The decision is the latest in the years-long battle over the law, which plaintiffs argued discriminated against Black and Latino voters in the state.

Opponents argued it was the strictest law of its kind in the nation, allowing, for example, a voter to use a concealed gun permit to vote, but not an identification card from one of the state’s flagship universities.

Plaintiffs challenged the law under Section 2 of the Voting Rights Act, among other claims, arguing that Texas’s strict ID requirement both had the effect of discriminating against minority voters and that the legislature passed the law with the intent to discriminate. The Supreme Court’s decision today leaves intact the determination that the ID requirement has a discriminatory effect.
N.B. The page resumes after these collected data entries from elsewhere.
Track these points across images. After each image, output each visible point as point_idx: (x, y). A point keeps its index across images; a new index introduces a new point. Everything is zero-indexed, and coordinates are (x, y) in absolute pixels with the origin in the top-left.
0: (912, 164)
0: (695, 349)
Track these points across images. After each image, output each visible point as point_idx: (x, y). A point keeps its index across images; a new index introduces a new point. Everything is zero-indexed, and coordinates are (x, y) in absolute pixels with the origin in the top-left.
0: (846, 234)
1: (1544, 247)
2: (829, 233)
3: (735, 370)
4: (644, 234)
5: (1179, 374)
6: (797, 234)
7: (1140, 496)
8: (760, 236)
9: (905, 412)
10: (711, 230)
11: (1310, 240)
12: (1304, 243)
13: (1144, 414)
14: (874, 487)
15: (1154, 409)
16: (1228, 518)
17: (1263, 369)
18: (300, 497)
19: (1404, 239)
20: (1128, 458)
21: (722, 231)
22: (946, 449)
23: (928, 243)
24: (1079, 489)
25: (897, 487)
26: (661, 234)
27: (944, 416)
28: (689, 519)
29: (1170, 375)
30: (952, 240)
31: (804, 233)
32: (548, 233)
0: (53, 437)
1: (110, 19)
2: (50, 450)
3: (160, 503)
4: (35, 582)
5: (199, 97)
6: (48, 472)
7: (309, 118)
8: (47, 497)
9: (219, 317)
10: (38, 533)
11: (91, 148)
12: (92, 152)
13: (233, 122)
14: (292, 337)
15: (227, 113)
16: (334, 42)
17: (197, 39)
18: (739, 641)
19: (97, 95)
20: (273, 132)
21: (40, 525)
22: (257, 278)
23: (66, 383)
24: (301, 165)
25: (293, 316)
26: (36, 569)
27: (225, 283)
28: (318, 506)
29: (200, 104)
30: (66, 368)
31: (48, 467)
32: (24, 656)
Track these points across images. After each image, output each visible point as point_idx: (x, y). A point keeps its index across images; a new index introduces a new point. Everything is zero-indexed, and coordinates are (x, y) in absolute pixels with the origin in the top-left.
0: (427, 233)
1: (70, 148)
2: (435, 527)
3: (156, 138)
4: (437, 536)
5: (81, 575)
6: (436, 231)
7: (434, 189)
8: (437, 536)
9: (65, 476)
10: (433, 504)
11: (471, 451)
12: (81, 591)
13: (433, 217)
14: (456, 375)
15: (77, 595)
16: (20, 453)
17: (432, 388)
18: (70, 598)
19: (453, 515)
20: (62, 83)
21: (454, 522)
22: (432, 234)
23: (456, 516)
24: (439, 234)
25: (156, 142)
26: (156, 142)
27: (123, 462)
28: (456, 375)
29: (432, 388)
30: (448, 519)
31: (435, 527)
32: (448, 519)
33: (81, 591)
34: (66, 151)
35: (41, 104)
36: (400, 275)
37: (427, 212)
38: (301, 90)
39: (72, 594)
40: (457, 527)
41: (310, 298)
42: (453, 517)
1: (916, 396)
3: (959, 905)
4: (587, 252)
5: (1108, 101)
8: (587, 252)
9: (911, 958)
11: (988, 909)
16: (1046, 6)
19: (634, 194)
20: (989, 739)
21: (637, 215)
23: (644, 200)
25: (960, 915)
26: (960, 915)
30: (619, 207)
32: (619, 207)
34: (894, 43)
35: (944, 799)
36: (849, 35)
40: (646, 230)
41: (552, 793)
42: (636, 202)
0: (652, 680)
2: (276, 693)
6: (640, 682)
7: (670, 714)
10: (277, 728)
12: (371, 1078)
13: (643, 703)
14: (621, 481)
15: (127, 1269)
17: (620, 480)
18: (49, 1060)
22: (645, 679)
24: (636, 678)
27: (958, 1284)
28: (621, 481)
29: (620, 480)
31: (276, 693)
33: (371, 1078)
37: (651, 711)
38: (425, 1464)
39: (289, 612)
“We are pleased the Supreme Court has declined to hear this case, leaving intact an appeals court ruling that found the law to have a discriminatory effect on minority voters,” said Kristen Clarke, president and executive director of the Lawyers’ Committee for Civil Rights Under Law. “The Texas photo ID law burdens the rights of hundreds of thousands of voters and would-be voters, and restrictions like this should have no place in our democracy today.”

The Texas State Conference of the NAACP and the Mexican American Legislative Caucus of the Texas House of Representatives, or MALC, challenged the Texas law in September 2013.

That case was consolidated with other similar cases and is now known as Veasey v. Abbott. The attorneys representing the groups include the Lawyers’ Committee for Civil Rights Under Law, the Brennan Center for Justice at NYU School of Law, the national office of the NAACP, Dechert LLP, The Bledsoe Law Firm, the Law Offices of Jose Garza, the Law Office of Robert S. Notzon, and the Covich Law Firm, P.C.

“It has been an incredible waste of taxpayer monies and state resources to challenge what any reasonably objective person knows — that the law is plainly and simply discriminatory against racial and ethnic minorities,” said Gary Bledsoe, president of the Texas NAACP and an attorney with the Bledsoe Law Firm. “Judges appointed by presidents of both political parties have so held repeatedly.”

The plaintiffs asked the Supreme Court not to take the case in a brief late last year.